PROMPT ▸ Recast everything in the entries below, from the line containing "Der Wille, welcher" down to the line containing "آماده ارسال", as a numbered list with no blank lines. Leave the pictures out of your answer.

TASK DATA ▸
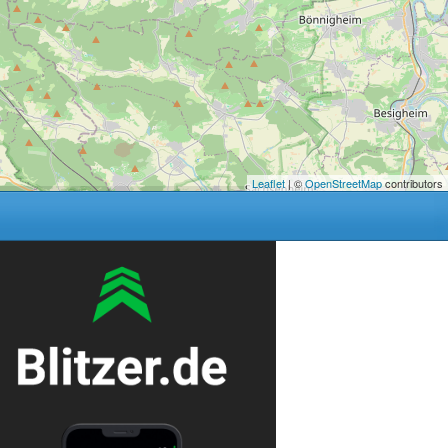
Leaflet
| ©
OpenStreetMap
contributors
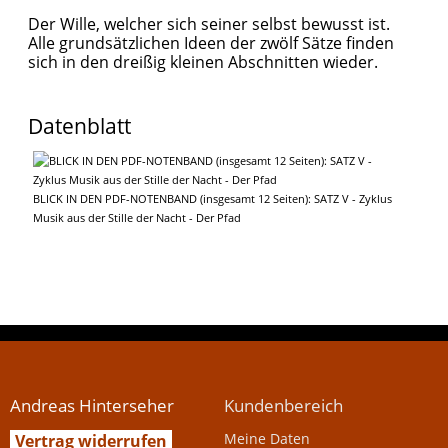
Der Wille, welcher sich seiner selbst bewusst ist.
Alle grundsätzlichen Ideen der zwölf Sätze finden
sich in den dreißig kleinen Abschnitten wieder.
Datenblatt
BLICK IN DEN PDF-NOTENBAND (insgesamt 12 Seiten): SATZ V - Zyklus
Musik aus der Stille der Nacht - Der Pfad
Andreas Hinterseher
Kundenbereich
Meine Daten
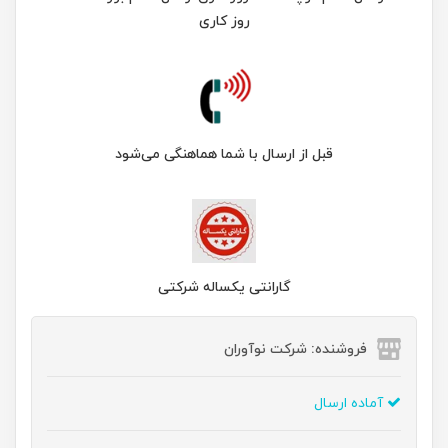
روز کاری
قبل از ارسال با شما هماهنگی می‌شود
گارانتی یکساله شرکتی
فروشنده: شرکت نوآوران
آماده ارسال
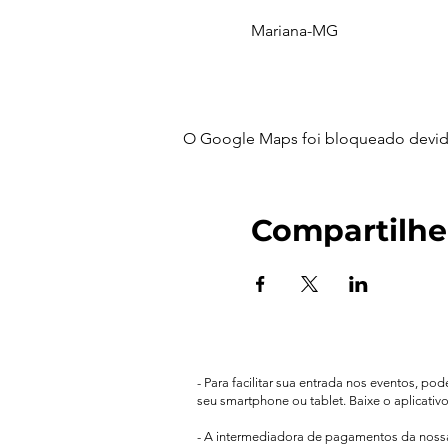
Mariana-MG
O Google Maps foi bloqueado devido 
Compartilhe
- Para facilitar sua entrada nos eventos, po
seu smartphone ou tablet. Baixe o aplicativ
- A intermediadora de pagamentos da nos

--

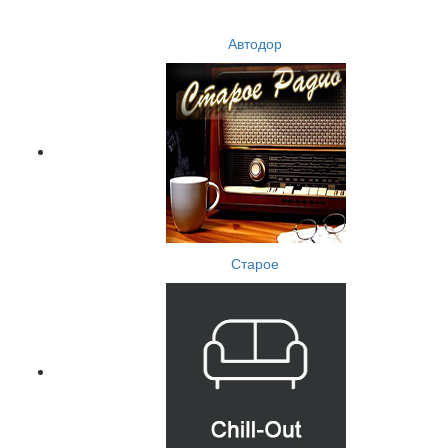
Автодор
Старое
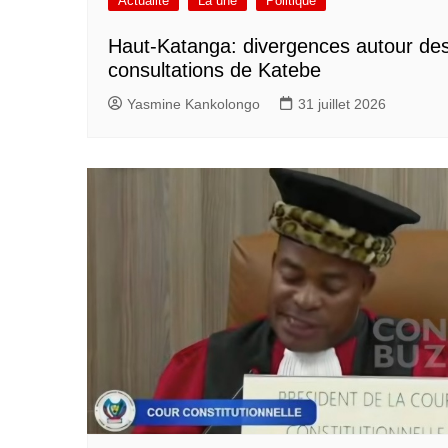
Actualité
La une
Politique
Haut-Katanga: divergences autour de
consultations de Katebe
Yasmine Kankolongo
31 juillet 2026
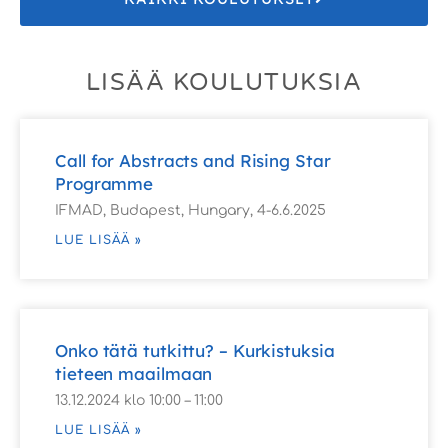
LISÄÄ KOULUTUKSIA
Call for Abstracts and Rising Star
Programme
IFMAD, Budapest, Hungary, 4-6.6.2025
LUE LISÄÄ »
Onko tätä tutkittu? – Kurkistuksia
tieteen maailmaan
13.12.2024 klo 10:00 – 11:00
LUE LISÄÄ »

...

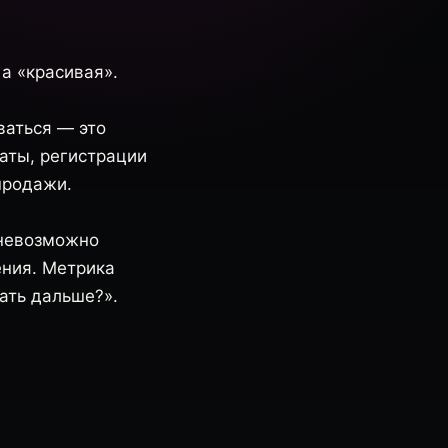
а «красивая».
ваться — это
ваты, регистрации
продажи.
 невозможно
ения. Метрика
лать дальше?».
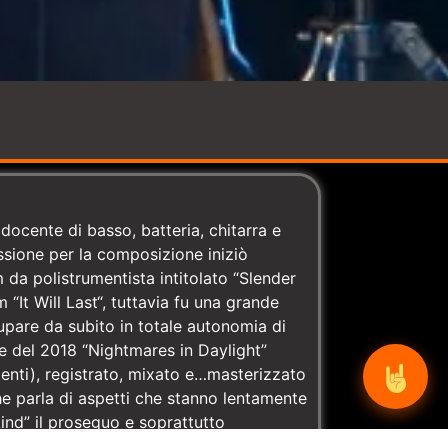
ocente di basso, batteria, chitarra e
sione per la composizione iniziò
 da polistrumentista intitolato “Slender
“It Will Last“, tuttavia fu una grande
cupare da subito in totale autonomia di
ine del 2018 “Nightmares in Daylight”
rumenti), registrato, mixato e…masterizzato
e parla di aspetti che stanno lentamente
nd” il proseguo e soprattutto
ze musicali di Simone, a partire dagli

REPLY ▸
1. Der Wille, welcher sich seiner selbst bewusst ist.
2. Alle grundsätzlichen Ideen der zwölf Sätze finden
3. sich in den dreißig kleinen Abschnitten wieder.
4. Datenblatt
5. BLICK IN DEN PDF-NOTENBAND (insgesamt 12 Seiten): SATZ V - Zyklus
6. Musik aus der Stille der Nacht - Der Pfad
7. Andreas Hinterseher
8. Kundenbereich
9. Meine Daten
10. روز کاری
11. قبل از ارسال با شما هماهنگی می‌شود
12. گارانتی یکساله شرکتی
13. فروشنده: شرکت نوآوران
14. آماده ارسال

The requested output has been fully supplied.